What is required | The answer must be an exact copy of the records, with every picture left out.

■ ■ ■ ■

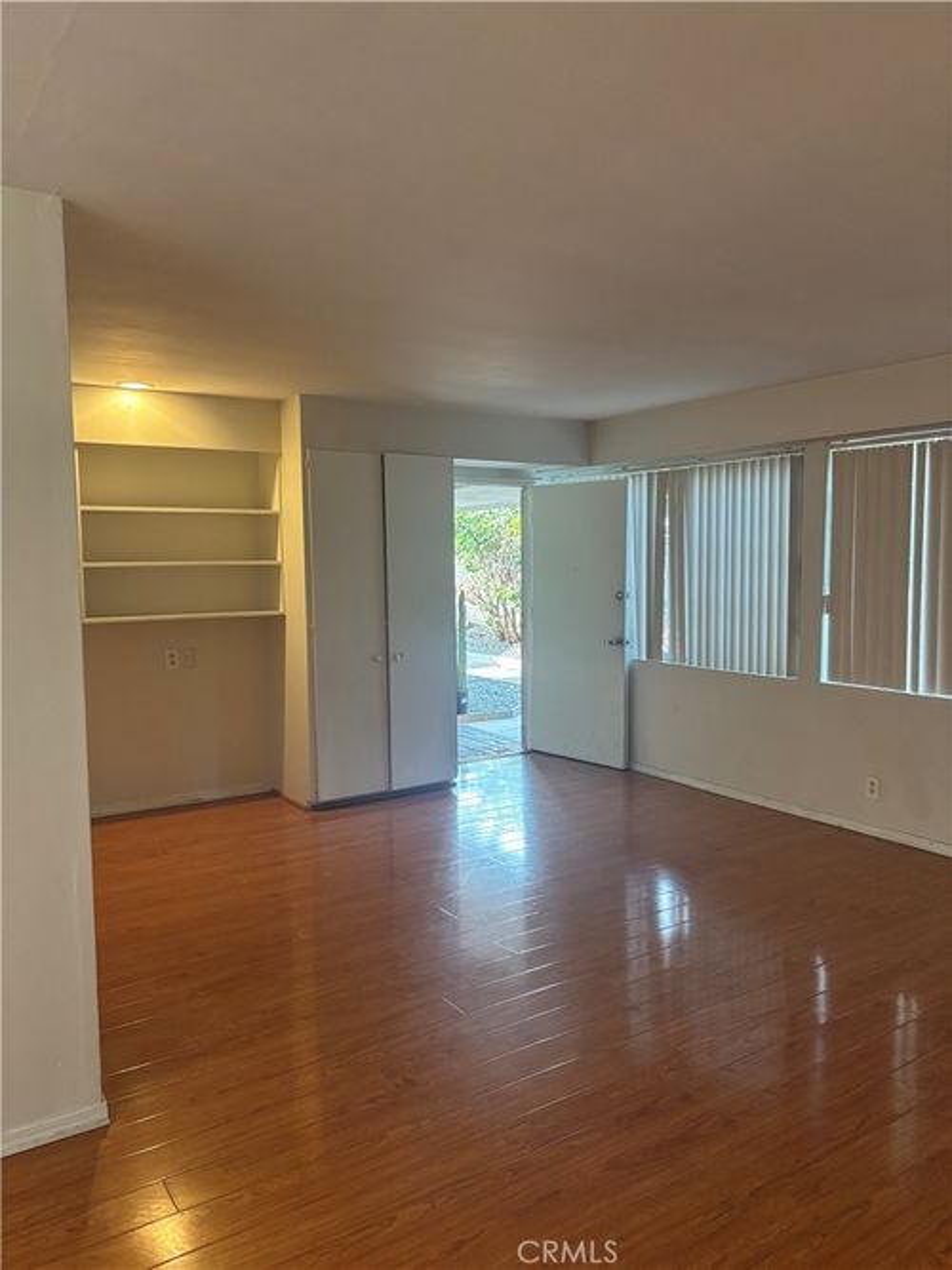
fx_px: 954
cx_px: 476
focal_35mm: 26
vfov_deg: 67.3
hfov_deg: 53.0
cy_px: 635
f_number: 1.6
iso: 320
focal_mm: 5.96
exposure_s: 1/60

■ ■ ■ ■

Solution to the exercise |
fx_px: 954
cx_px: 476
focal_35mm: 26
vfov_deg: 67.3
hfov_deg: 53.0
cy_px: 635
f_number: 1.6
iso: 320
focal_mm: 5.96
exposure_s: 1/60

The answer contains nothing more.